### Task goal
Repeat all of the data word for word so that only the pictures are missing from the copy.

### Material to process
------------------------------

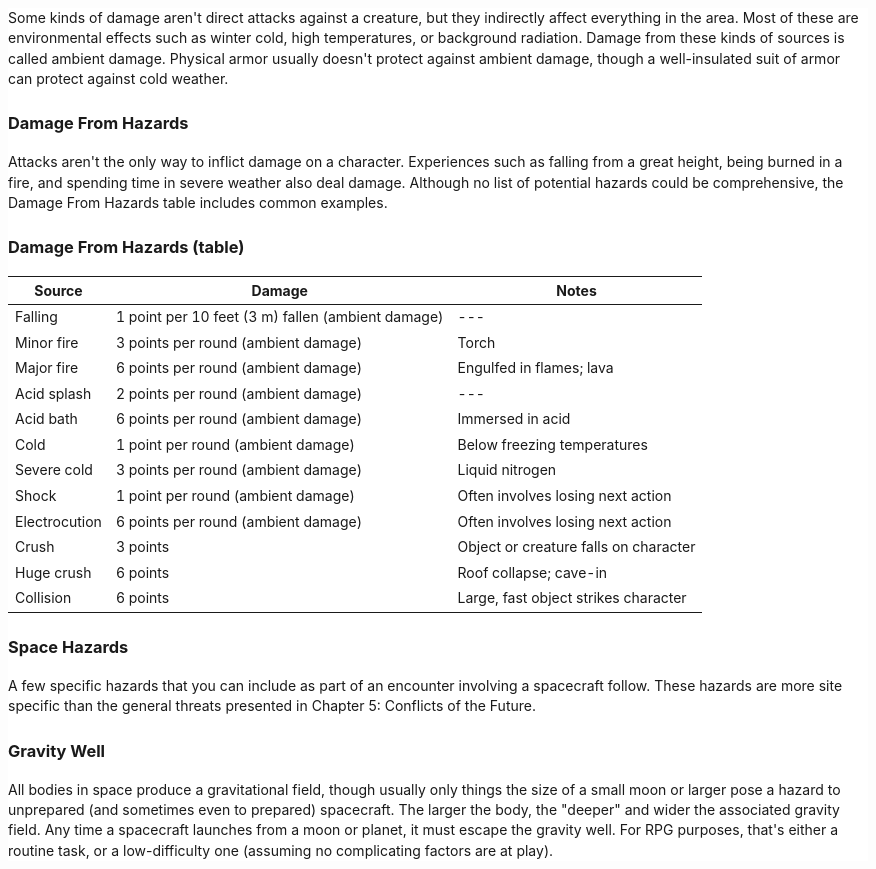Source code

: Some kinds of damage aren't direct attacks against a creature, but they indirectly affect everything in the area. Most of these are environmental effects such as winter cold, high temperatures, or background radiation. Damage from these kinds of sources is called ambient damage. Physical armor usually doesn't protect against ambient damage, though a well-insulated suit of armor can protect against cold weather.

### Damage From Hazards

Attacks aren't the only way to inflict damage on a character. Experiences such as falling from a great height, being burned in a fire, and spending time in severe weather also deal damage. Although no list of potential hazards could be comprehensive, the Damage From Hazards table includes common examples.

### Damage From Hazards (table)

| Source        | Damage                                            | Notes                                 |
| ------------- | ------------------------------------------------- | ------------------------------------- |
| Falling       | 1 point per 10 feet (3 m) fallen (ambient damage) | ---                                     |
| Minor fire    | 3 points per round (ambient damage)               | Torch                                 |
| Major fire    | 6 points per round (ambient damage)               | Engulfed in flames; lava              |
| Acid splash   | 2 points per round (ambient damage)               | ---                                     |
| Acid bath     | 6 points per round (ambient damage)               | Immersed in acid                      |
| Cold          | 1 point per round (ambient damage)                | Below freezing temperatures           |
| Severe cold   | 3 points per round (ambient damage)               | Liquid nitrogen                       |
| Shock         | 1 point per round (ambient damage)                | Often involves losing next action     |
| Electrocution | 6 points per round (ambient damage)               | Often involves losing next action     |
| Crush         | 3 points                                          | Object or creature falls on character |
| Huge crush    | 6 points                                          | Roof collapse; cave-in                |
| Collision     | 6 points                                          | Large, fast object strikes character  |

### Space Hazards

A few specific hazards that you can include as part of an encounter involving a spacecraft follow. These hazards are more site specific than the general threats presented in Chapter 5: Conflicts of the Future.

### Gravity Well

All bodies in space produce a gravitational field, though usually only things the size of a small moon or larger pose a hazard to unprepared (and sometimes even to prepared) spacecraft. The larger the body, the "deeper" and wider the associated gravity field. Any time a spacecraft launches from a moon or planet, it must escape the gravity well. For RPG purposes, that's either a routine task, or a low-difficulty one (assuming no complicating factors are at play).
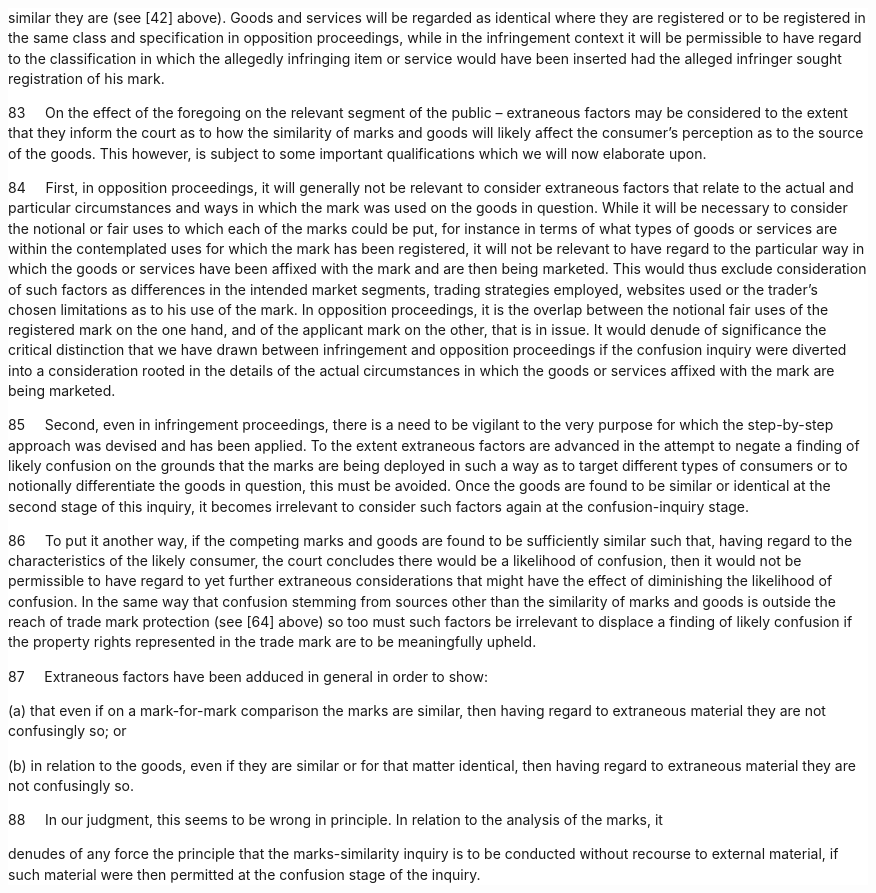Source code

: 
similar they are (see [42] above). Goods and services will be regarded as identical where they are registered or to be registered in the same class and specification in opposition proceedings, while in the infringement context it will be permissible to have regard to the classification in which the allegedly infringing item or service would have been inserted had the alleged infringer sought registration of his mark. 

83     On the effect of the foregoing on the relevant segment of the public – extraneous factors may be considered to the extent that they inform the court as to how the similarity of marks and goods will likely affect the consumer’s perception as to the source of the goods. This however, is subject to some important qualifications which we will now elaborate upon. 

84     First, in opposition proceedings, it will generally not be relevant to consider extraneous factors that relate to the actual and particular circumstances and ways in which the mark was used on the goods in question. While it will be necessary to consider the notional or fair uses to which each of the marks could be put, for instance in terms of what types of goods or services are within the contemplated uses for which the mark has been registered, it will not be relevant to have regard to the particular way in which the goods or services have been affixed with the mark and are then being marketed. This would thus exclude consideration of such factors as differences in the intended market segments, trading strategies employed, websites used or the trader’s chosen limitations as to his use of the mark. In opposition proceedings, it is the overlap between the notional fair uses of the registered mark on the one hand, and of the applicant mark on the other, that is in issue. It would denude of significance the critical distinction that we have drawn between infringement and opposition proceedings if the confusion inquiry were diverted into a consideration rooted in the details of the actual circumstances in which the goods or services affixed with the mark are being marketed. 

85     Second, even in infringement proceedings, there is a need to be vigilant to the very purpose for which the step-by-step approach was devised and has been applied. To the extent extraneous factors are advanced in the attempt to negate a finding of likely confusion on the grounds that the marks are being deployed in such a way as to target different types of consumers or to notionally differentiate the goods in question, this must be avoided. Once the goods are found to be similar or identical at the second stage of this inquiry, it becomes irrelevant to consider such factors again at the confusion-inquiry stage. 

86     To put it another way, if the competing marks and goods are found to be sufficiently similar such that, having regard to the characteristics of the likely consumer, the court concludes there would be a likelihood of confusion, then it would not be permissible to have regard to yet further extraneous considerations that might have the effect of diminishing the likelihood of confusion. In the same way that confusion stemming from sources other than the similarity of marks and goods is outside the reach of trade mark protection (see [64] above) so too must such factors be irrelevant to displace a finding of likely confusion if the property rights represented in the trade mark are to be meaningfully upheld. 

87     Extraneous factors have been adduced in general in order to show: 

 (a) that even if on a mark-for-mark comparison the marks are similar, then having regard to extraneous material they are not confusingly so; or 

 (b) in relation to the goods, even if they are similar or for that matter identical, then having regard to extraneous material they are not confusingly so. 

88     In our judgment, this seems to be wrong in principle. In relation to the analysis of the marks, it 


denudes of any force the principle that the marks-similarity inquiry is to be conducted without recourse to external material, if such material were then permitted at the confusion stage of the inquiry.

------------------------------

### Result
Source code

: Some kinds of damage aren't direct attacks against a creature, but they indirectly affect everything in the area. Most of these are environmental effects such as winter cold, high temperatures, or background radiation. Damage from these kinds of sources is called ambient damage. Physical armor usually doesn't protect against ambient damage, though a well-insulated suit of armor can protect against cold weather.

### Damage From Hazards

Attacks aren't the only way to inflict damage on a character. Experiences such as falling from a great height, being burned in a fire, and spending time in severe weather also deal damage. Although no list of potential hazards could be comprehensive, the Damage From Hazards table includes common examples.

### Damage From Hazards (table)

| Source        | Damage                                            | Notes                                 |
| ------------- | ------------------------------------------------- | ------------------------------------- |
| Falling       | 1 point per 10 feet (3 m) fallen (ambient damage) | ---                                     |
| Minor fire    | 3 points per round (ambient damage)               | Torch                                 |
| Major fire    | 6 points per round (ambient damage)               | Engulfed in flames; lava              |
| Acid splash   | 2 points per round (ambient damage)               | ---                                     |
| Acid bath     | 6 points per round (ambient damage)               | Immersed in acid                      |
| Cold          | 1 point per round (ambient damage)                | Below freezing temperatures           |
| Severe cold   | 3 points per round (ambient damage)               | Liquid nitrogen                       |
| Shock         | 1 point per round (ambient damage)                | Often involves losing next action     |
| Electrocution | 6 points per round (ambient damage)               | Often involves losing next action     |
| Crush         | 3 points                                          | Object or creature falls on character |
| Huge crush    | 6 points                                          | Roof collapse; cave-in                |
| Collision     | 6 points                                          | Large, fast object strikes character  |

### Space Hazards

A few specific hazards that you can include as part of an encounter involving a spacecraft follow. These hazards are more site specific than the general threats presented in Chapter 5: Conflicts of the Future.

### Gravity Well

All bodies in space produce a gravitational field, though usually only things the size of a small moon or larger pose a hazard to unprepared (and sometimes even to prepared) spacecraft. The larger the body, the "deeper" and wider the associated gravity field. Any time a spacecraft launches from a moon or planet, it must escape the gravity well. For RPG purposes, that's either a routine task, or a low-difficulty one (assuming no complicating factors are at play).
Source code

: 
similar they are (see [42] above). Goods and services will be regarded as identical where they are registered or to be registered in the same class and specification in opposition proceedings, while in the infringement context it will be permissible to have regard to the classification in which the allegedly infringing item or service would have been inserted had the alleged infringer sought registration of his mark. 

83     On the effect of the foregoing on the relevant segment of the public – extraneous factors may be considered to the extent that they inform the court as to how the similarity of marks and goods will likely affect the consumer’s perception as to the source of the goods. This however, is subject to some important qualifications which we will now elaborate upon. 

84     First, in opposition proceedings, it will generally not be relevant to consider extraneous factors that relate to the actual and particular circumstances and ways in which the mark was used on the goods in question. While it will be necessary to consider the notional or fair uses to which each of the marks could be put, for instance in terms of what types of goods or services are within the contemplated uses for which the mark has been registered, it will not be relevant to have regard to the particular way in which the goods or services have been affixed with the mark and are then being marketed. This would thus exclude consideration of such factors as differences in the intended market segments, trading strategies employed, websites used or the trader’s chosen limitations as to his use of the mark. In opposition proceedings, it is the overlap between the notional fair uses of the registered mark on the one hand, and of the applicant mark on the other, that is in issue. It would denude of significance the critical distinction that we have drawn between infringement and opposition proceedings if the confusion inquiry were diverted into a consideration rooted in the details of the actual circumstances in which the goods or services affixed with the mark are being marketed. 

85     Second, even in infringement proceedings, there is a need to be vigilant to the very purpose for which the step-by-step approach was devised and has been applied. To the extent extraneous factors are advanced in the attempt to negate a finding of likely confusion on the grounds that the marks are being deployed in such a way as to target different types of consumers or to notionally differentiate the goods in question, this must be avoided. Once the goods are found to be similar or identical at the second stage of this inquiry, it becomes irrelevant to consider such factors again at the confusion-inquiry stage. 

86     To put it another way, if the competing marks and goods are found to be sufficiently similar such that, having regard to the characteristics of the likely consumer, the court concludes there would be a likelihood of confusion, then it would not be permissible to have regard to yet further extraneous considerations that might have the effect of diminishing the likelihood of confusion. In the same way that confusion stemming from sources other than the similarity of marks and goods is outside the reach of trade mark protection (see [64] above) so too must such factors be irrelevant to displace a finding of likely confusion if the property rights represented in the trade mark are to be meaningfully upheld. 

87     Extraneous factors have been adduced in general in order to show: 

 (a) that even if on a mark-for-mark comparison the marks are similar, then having regard to extraneous material they are not confusingly so; or 

 (b) in relation to the goods, even if they are similar or for that matter identical, then having regard to extraneous material they are not confusingly so. 

88     In our judgment, this seems to be wrong in principle. In relation to the analysis of the marks, it 


denudes of any force the principle that the marks-similarity inquiry is to be conducted without recourse to external material, if such material were then permitted at the confusion stage of the inquiry.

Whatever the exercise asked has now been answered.